According to the filing made on Thursday, the Texas State Securities Board asserts that Abra misrepresented information to investors regarding its offerings. Also, the board alleges that Abra failed to disclose vital details about the nature of its investment products. That leads to potential misinterpretations and false expectations among investors.
Texas Regulators Crack Down on Abra
The order issued by the Texas State Securities Board cast a dark cloud over the crypto market and sent shockwaves through the cryptocurrency community.
One of the main allegations put forth by the regulator is that “Abra secretly transferred assets to Binance Holdings,” which is currently embroiled in legal troubles. The US Securities and Exchange Commission (SEC) has filed a lawsuit against Binance for operating an unregistered cryptocurrency exchange. The alleged association between Abra and Binance raises concerns about the legitimacy and regulatory compliance of Abra’s operations.

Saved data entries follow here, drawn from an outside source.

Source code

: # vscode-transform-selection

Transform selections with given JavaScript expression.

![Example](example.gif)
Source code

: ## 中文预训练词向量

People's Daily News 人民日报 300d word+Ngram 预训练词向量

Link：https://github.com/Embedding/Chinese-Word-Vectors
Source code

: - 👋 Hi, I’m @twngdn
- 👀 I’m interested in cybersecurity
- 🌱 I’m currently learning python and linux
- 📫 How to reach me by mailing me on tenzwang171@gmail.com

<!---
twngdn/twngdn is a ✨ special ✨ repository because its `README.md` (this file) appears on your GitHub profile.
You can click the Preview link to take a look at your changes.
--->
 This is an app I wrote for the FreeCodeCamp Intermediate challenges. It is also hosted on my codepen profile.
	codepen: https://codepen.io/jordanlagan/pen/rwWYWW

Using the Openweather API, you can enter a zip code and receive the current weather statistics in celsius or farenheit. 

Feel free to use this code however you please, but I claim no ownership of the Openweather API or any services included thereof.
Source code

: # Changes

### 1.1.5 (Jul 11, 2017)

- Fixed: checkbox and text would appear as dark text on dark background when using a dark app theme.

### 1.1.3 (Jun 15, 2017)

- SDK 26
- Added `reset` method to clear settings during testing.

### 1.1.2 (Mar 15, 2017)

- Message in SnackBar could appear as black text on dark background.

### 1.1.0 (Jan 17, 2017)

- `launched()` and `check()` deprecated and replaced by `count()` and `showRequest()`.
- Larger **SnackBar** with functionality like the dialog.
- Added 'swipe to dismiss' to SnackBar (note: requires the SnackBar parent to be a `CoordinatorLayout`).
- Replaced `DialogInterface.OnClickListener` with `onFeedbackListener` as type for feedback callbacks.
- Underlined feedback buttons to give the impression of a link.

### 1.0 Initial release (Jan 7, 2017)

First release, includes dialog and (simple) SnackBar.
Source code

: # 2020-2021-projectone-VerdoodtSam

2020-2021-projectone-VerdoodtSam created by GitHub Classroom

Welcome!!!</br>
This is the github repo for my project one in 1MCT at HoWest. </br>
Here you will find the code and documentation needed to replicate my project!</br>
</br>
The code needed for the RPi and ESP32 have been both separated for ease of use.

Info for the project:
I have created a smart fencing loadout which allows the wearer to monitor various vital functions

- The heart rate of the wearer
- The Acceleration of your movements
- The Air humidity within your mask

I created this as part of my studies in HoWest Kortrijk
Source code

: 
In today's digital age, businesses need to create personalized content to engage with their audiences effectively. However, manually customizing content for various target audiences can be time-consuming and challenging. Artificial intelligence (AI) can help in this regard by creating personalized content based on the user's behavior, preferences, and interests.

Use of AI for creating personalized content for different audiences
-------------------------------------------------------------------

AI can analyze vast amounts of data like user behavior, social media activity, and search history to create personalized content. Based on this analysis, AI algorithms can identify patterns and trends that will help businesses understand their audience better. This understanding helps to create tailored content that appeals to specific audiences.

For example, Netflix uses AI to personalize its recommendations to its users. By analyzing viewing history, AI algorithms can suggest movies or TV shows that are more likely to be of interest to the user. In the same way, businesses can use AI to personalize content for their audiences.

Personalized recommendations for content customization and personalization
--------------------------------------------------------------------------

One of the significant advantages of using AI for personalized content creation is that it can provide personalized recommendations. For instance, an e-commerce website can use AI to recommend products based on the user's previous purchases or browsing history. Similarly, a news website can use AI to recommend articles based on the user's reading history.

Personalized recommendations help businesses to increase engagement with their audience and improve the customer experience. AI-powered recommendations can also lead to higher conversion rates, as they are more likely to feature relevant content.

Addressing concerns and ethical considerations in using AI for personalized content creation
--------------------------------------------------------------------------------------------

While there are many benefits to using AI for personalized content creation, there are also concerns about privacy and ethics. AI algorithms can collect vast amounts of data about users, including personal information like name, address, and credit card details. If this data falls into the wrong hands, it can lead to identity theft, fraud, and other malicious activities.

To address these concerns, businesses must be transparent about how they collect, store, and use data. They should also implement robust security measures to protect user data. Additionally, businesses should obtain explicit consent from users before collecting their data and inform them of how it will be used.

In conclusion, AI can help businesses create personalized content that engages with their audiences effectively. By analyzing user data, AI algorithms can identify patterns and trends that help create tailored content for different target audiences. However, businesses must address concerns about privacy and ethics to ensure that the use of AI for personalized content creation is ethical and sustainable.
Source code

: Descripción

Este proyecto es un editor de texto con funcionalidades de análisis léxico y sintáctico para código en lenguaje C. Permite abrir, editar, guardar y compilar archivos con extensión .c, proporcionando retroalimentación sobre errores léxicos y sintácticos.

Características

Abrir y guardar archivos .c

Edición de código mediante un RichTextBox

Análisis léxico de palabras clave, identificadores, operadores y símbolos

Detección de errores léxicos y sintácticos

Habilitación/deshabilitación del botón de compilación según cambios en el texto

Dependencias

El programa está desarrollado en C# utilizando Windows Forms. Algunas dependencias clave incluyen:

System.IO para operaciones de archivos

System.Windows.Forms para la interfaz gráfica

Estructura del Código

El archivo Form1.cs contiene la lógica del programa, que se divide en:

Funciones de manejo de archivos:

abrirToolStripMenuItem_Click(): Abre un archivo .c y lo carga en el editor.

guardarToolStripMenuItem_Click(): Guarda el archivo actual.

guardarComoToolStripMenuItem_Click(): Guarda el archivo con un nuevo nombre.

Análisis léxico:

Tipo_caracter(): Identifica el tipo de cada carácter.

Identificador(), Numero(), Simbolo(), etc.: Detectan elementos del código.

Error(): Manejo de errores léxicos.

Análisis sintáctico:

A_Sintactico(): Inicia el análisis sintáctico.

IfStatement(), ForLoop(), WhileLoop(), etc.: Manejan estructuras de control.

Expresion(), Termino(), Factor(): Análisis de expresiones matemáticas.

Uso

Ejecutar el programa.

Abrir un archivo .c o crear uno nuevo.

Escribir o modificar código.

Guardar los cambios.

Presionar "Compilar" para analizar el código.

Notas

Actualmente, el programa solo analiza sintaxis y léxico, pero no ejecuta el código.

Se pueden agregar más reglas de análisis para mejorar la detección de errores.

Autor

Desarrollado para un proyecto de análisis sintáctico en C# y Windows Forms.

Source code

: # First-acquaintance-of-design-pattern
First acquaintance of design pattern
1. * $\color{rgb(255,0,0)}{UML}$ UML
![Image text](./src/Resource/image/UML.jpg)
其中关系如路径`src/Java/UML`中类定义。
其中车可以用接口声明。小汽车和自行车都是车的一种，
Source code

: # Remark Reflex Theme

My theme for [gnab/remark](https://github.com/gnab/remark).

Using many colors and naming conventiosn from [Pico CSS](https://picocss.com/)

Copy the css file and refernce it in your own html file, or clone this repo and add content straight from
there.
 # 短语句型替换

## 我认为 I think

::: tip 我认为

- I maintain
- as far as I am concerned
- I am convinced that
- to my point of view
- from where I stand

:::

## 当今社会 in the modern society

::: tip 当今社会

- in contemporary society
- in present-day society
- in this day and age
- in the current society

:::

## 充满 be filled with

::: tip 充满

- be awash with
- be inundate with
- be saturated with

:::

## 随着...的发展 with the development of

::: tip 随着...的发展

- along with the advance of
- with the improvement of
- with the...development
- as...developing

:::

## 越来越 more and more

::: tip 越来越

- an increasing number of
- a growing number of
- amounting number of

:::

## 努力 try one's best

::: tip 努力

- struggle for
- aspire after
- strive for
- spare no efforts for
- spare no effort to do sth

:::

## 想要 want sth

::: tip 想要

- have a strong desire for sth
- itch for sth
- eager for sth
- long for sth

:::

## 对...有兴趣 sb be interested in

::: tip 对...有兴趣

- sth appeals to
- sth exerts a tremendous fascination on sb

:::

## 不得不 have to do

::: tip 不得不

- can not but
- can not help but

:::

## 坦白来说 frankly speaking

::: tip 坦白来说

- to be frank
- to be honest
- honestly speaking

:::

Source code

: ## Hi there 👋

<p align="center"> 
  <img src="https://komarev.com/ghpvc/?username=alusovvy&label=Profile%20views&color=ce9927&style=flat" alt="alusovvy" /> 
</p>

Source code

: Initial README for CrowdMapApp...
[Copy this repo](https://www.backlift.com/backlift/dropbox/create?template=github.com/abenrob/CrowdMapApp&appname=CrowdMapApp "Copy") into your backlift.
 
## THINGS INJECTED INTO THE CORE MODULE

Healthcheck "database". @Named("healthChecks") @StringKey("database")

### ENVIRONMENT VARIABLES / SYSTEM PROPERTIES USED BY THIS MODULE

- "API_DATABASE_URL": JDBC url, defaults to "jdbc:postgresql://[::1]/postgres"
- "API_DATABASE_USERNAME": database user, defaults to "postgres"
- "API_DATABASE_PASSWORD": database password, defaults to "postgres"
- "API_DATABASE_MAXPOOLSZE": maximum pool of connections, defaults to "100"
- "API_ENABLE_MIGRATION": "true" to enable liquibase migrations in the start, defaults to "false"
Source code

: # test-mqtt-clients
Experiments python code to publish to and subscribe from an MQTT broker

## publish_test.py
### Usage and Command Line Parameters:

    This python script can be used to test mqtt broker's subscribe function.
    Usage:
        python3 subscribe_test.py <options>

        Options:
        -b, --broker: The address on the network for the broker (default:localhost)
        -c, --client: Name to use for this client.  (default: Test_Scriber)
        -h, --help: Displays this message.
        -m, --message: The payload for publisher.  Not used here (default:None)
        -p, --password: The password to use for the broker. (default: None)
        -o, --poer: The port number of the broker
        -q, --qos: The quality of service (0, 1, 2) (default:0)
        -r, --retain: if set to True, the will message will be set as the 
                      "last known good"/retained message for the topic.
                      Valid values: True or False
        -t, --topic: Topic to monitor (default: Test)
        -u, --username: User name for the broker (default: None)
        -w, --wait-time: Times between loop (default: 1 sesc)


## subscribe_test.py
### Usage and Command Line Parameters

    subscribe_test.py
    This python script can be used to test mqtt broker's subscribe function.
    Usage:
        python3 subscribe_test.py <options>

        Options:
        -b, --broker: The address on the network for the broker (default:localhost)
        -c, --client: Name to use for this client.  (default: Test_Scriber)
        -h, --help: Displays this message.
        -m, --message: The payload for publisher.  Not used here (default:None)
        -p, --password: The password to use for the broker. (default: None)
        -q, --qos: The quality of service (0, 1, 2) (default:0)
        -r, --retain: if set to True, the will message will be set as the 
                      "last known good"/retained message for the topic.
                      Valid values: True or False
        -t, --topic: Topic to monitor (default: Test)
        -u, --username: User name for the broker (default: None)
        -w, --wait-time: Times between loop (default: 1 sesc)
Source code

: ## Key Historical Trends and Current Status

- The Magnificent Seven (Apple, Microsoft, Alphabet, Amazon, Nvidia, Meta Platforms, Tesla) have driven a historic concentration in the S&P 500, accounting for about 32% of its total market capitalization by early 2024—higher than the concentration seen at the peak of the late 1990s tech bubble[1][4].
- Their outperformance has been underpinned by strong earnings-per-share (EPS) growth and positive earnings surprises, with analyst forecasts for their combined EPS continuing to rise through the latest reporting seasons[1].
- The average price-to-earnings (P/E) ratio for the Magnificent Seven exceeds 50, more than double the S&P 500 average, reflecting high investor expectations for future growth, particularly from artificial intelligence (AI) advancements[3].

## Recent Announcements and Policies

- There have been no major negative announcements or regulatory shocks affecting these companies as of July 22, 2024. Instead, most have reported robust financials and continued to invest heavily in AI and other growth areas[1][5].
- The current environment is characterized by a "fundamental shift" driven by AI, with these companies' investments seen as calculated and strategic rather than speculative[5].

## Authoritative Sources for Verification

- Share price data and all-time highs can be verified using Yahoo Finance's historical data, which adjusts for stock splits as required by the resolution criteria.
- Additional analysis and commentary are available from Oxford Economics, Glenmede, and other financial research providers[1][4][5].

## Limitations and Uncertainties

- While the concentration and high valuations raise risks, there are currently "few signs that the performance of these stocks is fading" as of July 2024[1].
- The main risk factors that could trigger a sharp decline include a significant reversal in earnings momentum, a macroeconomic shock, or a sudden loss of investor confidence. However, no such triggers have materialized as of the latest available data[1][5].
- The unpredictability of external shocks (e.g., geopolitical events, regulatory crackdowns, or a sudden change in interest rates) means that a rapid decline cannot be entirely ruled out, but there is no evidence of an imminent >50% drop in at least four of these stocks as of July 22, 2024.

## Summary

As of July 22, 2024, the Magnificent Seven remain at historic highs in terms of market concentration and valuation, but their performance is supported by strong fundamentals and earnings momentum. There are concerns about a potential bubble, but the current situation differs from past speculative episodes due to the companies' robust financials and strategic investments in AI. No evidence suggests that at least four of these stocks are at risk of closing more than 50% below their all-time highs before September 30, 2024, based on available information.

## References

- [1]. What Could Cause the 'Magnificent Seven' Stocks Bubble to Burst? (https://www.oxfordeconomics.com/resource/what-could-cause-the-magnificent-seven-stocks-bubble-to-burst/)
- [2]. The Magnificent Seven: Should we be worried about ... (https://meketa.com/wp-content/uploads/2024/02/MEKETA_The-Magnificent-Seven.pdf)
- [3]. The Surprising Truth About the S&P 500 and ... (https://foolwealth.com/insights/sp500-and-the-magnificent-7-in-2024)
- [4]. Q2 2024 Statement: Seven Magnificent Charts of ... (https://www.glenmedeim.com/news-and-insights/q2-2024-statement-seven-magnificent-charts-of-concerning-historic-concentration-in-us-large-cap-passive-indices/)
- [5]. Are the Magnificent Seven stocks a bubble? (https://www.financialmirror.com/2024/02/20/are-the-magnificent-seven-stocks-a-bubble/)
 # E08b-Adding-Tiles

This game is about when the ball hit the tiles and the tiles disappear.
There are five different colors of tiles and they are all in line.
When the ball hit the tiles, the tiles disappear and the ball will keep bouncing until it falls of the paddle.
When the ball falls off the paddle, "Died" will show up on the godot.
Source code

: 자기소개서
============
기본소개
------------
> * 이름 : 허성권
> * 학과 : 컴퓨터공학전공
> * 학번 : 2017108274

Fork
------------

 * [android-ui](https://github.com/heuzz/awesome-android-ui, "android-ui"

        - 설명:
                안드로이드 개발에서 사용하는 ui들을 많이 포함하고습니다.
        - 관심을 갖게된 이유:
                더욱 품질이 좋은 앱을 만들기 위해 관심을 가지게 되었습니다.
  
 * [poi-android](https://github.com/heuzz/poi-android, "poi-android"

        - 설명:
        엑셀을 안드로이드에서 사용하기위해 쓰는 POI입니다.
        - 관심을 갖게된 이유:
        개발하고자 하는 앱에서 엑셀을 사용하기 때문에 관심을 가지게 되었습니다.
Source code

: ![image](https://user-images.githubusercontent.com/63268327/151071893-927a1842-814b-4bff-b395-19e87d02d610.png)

Further, the Texas State Securities Board claims that Abra has been either insolvent or on the brink of insolvency since the end of March. Also, the board argues that Abra’s financial instability was not adequately disclosed to investors. Potentially exposing them to significant risks without their knowledge. Also, the legal proceedings made investors and industry stakeholders anxious.
However, in July 2020, the SEC and the CFTC took action against crypto lender Abra for engaging in unregistered swaps. Plutus Financial and its subsidiary agreed to both penalties (a total of $300,000) without admitting or denying the findings.
Also, they consented to a civil monetary penalty and committed to cease and desist. From further violations of the Commodity Exchange Act.